=== RECORDS TO USE ===
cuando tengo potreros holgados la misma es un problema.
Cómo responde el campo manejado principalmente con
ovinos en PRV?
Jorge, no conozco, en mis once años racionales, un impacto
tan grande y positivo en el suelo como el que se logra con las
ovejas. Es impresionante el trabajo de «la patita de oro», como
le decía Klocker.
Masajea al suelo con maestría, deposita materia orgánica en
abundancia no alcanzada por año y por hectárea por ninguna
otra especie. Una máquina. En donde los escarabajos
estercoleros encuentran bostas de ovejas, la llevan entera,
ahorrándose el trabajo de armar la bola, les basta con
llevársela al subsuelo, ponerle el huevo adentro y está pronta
===
The complete set of entries above must be reproduced verbatim.

*PROBLEM SOLUTION*:
cuando tengo potreros holgados la misma es un problema.
Cómo responde el campo manejado principalmente con
ovinos en PRV?
Jorge, no conozco, en mis once años racionales, un impacto
tan grande y positivo en el suelo como el que se logra con las
ovejas. Es impresionante el trabajo de «la patita de oro», como
le decía Klocker.
Masajea al suelo con maestría, deposita materia orgánica en
abundancia no alcanzada por año y por hectárea por ninguna
otra especie. Una máquina. En donde los escarabajos
estercoleros encuentran bostas de ovejas, la llevan entera,
ahorrándose el trabajo de armar la bola, les basta con
llevársela al subsuelo, ponerle el huevo adentro y está pronta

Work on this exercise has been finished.